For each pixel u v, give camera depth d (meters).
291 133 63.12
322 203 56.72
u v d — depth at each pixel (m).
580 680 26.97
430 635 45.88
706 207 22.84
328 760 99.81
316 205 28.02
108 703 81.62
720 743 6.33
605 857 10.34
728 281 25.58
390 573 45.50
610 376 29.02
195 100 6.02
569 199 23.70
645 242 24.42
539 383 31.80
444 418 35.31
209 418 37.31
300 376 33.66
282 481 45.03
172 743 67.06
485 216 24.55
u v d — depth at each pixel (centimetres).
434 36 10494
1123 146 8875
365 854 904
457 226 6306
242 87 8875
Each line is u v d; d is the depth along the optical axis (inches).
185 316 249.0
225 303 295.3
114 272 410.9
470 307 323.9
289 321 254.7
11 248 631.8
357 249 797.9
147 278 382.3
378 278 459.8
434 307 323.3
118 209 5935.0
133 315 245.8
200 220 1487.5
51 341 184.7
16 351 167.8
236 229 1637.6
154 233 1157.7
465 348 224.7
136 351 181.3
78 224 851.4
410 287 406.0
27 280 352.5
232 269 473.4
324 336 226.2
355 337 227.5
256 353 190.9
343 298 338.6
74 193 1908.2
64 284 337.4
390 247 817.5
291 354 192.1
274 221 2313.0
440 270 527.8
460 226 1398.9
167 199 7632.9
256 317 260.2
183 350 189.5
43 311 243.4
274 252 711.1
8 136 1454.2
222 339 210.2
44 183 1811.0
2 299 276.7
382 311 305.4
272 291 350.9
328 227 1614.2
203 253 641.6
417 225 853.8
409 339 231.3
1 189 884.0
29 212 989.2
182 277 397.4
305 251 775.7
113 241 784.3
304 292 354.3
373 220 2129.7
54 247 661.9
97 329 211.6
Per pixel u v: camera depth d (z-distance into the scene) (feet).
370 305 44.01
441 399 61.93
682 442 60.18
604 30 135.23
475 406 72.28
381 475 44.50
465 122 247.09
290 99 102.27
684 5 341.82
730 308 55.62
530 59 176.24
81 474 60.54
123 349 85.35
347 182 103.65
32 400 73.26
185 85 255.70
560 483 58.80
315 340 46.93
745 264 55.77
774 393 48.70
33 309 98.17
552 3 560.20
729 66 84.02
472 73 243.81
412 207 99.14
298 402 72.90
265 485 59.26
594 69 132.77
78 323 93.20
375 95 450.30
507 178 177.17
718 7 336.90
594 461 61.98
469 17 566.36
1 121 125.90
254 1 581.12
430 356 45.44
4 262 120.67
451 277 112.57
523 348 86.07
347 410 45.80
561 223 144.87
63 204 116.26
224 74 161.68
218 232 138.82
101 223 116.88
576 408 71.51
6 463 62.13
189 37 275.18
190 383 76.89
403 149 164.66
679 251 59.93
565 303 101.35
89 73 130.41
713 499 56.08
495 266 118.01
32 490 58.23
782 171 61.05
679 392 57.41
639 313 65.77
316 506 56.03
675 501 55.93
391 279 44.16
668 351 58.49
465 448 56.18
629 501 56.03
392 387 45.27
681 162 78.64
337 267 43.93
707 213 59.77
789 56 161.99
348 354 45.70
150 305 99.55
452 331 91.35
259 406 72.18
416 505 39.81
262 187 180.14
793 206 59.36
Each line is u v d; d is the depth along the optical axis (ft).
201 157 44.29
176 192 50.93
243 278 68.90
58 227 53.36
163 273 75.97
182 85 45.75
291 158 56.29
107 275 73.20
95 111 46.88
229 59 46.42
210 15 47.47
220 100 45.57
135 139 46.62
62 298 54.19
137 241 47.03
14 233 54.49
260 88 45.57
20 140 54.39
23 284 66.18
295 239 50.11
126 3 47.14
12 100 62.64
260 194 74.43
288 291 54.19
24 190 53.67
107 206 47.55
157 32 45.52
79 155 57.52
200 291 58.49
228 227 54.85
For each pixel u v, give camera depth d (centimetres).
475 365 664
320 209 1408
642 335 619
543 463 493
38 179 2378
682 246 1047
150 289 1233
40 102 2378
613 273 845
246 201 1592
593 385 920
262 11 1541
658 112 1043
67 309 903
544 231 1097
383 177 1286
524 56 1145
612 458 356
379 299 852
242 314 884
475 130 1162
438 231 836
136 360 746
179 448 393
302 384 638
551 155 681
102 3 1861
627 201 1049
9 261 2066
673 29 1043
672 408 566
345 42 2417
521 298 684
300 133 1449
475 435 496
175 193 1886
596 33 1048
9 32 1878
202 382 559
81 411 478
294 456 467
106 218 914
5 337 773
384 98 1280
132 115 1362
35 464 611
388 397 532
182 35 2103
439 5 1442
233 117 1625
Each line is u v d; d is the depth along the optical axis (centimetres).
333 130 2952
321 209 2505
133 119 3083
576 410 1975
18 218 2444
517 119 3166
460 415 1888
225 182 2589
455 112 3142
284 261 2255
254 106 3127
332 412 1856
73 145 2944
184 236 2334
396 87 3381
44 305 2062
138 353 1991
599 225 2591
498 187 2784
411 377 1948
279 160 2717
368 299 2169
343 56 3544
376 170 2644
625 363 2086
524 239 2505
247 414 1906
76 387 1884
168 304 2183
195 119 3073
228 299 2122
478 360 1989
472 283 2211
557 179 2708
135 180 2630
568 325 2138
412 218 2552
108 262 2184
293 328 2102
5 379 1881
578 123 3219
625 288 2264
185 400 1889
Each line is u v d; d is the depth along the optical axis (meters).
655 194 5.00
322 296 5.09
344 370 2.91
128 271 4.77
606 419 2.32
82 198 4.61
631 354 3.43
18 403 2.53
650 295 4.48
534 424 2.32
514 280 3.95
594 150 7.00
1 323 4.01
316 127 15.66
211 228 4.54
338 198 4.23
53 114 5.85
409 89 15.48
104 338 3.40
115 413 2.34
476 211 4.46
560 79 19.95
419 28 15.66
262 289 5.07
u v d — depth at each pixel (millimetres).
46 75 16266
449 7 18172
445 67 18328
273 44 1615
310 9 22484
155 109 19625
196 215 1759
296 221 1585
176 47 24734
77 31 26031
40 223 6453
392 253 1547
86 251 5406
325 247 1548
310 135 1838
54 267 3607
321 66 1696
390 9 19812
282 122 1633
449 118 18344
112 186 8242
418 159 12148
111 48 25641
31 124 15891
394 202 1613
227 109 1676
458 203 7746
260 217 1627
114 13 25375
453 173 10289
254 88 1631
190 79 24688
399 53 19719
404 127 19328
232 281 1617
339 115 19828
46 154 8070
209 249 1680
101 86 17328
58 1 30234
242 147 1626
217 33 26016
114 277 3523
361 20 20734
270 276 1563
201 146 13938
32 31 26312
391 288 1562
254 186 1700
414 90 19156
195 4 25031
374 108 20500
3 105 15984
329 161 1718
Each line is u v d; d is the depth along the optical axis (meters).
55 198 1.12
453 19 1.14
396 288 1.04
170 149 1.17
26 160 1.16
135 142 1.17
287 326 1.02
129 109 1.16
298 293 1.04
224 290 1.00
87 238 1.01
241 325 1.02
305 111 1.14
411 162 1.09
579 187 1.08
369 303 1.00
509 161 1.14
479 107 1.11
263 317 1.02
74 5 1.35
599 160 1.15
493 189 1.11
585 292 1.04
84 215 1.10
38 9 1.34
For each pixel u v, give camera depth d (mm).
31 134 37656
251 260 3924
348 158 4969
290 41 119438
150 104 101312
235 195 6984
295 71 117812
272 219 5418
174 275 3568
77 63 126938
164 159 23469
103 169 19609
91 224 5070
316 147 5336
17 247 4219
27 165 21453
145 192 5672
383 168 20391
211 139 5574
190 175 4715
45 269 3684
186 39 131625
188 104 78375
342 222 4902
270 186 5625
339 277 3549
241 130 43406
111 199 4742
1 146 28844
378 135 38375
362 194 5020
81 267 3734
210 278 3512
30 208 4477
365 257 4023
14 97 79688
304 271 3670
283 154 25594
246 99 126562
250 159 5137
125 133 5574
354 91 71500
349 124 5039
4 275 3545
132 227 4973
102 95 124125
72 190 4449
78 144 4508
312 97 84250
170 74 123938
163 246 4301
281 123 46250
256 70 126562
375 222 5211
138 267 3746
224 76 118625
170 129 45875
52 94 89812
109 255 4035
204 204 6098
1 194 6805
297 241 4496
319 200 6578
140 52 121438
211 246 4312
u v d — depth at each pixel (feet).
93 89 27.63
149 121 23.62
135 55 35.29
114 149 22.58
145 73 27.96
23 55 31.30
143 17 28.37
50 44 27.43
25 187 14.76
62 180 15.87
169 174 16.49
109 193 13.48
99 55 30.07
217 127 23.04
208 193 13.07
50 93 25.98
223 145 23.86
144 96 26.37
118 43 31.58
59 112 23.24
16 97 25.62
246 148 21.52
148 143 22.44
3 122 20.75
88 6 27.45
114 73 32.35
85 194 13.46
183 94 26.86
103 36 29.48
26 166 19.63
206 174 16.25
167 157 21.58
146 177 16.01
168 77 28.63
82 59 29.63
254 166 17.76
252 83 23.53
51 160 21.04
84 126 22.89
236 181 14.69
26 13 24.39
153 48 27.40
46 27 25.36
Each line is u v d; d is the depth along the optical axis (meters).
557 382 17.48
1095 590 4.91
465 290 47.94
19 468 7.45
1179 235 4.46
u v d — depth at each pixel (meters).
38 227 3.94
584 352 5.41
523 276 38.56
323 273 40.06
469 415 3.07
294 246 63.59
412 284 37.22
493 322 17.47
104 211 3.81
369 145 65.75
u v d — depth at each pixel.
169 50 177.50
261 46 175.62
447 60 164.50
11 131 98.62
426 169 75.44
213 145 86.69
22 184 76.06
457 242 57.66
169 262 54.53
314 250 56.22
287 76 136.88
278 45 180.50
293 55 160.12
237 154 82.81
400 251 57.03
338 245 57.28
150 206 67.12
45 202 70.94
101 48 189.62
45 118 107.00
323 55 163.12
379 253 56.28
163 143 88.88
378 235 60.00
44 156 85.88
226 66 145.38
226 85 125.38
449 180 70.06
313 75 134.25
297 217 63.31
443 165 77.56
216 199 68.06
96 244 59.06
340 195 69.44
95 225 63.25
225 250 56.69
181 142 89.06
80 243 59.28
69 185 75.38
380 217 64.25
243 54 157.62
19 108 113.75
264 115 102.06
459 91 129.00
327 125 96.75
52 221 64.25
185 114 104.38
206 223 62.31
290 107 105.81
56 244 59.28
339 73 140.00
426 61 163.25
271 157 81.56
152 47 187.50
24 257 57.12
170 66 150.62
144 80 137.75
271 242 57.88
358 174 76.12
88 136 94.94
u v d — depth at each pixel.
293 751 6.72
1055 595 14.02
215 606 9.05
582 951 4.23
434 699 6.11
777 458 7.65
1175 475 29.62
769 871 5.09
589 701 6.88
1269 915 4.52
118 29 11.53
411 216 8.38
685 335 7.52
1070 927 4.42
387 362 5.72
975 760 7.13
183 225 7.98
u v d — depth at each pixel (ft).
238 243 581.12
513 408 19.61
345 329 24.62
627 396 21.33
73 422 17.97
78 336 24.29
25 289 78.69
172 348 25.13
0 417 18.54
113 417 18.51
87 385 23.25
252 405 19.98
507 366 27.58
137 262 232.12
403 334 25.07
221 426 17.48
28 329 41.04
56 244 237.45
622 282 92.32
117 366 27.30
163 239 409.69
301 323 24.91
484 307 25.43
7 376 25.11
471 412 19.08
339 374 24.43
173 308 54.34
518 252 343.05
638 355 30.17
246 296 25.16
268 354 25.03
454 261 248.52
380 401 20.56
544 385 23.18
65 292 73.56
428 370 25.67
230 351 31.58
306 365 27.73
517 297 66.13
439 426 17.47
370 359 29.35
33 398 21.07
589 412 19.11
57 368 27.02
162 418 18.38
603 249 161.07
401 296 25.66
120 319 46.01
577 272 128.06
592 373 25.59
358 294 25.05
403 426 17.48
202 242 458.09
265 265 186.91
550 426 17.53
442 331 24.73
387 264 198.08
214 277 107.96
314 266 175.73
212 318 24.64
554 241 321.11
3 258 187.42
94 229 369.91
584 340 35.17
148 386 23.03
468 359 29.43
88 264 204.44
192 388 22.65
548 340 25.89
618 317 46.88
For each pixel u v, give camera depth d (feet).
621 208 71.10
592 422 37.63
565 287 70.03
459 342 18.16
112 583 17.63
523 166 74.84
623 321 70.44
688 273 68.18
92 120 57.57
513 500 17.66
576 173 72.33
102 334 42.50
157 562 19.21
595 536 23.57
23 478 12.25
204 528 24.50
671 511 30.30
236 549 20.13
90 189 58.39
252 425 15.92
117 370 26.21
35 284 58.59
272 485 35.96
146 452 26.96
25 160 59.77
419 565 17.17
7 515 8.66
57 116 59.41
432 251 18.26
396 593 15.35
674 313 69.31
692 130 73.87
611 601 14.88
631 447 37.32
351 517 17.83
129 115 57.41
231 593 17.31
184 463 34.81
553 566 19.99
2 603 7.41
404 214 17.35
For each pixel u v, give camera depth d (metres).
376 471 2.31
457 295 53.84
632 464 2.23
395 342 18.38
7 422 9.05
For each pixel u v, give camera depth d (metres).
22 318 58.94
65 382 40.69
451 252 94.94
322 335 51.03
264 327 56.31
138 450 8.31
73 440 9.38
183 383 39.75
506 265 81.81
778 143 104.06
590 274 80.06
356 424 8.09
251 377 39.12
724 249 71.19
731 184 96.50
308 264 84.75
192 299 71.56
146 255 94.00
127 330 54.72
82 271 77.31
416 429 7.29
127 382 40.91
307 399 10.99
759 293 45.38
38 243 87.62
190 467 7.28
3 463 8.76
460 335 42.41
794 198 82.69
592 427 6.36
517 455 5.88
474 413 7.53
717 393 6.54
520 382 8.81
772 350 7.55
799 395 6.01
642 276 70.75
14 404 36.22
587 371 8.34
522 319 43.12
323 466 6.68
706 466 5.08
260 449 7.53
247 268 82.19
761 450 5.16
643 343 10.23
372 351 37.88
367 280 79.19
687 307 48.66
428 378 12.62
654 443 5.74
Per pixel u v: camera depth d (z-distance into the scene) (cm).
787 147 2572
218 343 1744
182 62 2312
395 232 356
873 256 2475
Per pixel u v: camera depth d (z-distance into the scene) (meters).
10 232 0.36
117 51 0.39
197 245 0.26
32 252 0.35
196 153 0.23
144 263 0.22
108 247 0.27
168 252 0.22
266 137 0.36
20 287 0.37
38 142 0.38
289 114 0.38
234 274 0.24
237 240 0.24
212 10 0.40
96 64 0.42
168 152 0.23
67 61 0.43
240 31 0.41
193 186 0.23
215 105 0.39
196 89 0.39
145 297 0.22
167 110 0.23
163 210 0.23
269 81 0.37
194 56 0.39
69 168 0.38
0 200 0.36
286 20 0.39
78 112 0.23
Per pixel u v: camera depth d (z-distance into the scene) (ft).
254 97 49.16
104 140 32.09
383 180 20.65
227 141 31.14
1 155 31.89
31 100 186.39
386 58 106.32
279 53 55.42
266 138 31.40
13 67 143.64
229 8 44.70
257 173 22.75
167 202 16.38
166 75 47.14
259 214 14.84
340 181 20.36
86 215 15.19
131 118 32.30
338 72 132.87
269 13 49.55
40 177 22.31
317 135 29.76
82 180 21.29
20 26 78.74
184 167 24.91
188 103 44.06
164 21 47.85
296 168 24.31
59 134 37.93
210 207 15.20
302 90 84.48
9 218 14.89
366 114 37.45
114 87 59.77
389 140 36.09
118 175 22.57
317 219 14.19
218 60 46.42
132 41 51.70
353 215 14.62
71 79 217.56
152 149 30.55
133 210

·····

Every line containing the string "feet" is required; copy each such line from the data.

RESPONSE AREA:
Per pixel u v: camera depth d (z-distance into the scene) (feet).
u v d — depth at each pixel (feet).
For each pixel u v, give camera depth d (feet).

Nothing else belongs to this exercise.